Problem to work on – Copy out every one of the records below word for word, keeping each line unchanged.

— Begin —

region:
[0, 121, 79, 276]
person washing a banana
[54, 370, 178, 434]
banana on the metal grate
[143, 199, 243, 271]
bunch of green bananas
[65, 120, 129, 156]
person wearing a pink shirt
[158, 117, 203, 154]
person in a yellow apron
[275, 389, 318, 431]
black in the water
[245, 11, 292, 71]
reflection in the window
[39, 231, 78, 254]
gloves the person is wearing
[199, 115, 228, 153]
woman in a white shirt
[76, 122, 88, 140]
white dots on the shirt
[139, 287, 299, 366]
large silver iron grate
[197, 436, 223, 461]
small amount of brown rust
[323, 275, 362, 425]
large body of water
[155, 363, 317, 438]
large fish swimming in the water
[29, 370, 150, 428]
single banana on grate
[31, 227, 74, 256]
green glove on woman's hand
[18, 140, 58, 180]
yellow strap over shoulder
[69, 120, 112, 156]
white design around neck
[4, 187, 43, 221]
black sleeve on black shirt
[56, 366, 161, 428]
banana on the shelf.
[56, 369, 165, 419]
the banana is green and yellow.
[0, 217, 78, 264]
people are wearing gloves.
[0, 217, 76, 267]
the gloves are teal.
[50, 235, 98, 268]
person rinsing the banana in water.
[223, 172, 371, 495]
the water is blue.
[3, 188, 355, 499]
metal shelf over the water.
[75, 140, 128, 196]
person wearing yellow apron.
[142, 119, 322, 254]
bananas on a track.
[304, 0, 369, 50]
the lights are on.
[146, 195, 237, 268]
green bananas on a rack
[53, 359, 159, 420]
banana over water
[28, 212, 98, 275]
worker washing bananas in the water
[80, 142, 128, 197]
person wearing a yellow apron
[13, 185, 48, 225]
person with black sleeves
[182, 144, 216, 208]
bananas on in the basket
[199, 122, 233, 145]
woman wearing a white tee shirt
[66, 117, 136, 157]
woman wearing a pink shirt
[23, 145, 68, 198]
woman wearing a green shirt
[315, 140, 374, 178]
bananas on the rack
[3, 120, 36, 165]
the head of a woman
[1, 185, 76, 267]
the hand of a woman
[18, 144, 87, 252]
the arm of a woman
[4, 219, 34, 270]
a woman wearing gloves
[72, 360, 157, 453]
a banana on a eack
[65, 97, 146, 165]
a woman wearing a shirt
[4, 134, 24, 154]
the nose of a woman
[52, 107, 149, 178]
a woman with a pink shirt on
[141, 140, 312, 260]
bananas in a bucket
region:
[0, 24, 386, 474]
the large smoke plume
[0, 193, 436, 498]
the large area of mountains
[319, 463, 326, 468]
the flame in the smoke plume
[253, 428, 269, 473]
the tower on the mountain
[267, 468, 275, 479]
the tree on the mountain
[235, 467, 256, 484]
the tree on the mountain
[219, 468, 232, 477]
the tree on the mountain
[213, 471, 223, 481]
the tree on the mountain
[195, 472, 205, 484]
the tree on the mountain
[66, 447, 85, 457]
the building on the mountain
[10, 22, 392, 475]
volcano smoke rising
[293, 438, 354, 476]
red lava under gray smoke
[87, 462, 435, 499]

— End —

Problem solution –
region:
[0, 121, 79, 276]
person washing a banana
[54, 370, 178, 434]
banana on the metal grate
[143, 199, 243, 271]
bunch of green bananas
[65, 120, 129, 156]
person wearing a pink shirt
[158, 117, 203, 154]
person in a yellow apron
[275, 389, 318, 431]
black in the water
[245, 11, 292, 71]
reflection in the window
[39, 231, 78, 254]
gloves the person is wearing
[199, 115, 228, 153]
woman in a white shirt
[76, 122, 88, 140]
white dots on the shirt
[139, 287, 299, 366]
large silver iron grate
[197, 436, 223, 461]
small amount of brown rust
[323, 275, 362, 425]
large body of water
[155, 363, 317, 438]
large fish swimming in the water
[29, 370, 150, 428]
single banana on grate
[31, 227, 74, 256]
green glove on woman's hand
[18, 140, 58, 180]
yellow strap over shoulder
[69, 120, 112, 156]
white design around neck
[4, 187, 43, 221]
black sleeve on black shirt
[56, 366, 161, 428]
banana on the shelf.
[56, 369, 165, 419]
the banana is green and yellow.
[0, 217, 78, 264]
people are wearing gloves.
[0, 217, 76, 267]
the gloves are teal.
[50, 235, 98, 268]
person rinsing the banana in water.
[223, 172, 371, 495]
the water is blue.
[3, 188, 355, 499]
metal shelf over the water.
[75, 140, 128, 196]
person wearing yellow apron.
[142, 119, 322, 254]
bananas on a track.
[304, 0, 369, 50]
the lights are on.
[146, 195, 237, 268]
green bananas on a rack
[53, 359, 159, 420]
banana over water
[28, 212, 98, 275]
worker washing bananas in the water
[80, 142, 128, 197]
person wearing a yellow apron
[13, 185, 48, 225]
person with black sleeves
[182, 144, 216, 208]
bananas on in the basket
[199, 122, 233, 145]
woman wearing a white tee shirt
[66, 117, 136, 157]
woman wearing a pink shirt
[23, 145, 68, 198]
woman wearing a green shirt
[315, 140, 374, 178]
bananas on the rack
[3, 120, 36, 165]
the head of a woman
[1, 185, 76, 267]
the hand of a woman
[18, 144, 87, 252]
the arm of a woman
[4, 219, 34, 270]
a woman wearing gloves
[72, 360, 157, 453]
a banana on a eack
[65, 97, 146, 165]
a woman wearing a shirt
[4, 134, 24, 154]
the nose of a woman
[52, 107, 149, 178]
a woman with a pink shirt on
[141, 140, 312, 260]
bananas in a bucket
region:
[0, 24, 386, 474]
the large smoke plume
[0, 193, 436, 498]
the large area of mountains
[319, 463, 326, 468]
the flame in the smoke plume
[253, 428, 269, 473]
the tower on the mountain
[267, 468, 275, 479]
the tree on the mountain
[235, 467, 256, 484]
the tree on the mountain
[219, 468, 232, 477]
the tree on the mountain
[213, 471, 223, 481]
the tree on the mountain
[195, 472, 205, 484]
the tree on the mountain
[66, 447, 85, 457]
the building on the mountain
[10, 22, 392, 475]
volcano smoke rising
[293, 438, 354, 476]
red lava under gray smoke
[87, 462, 435, 499]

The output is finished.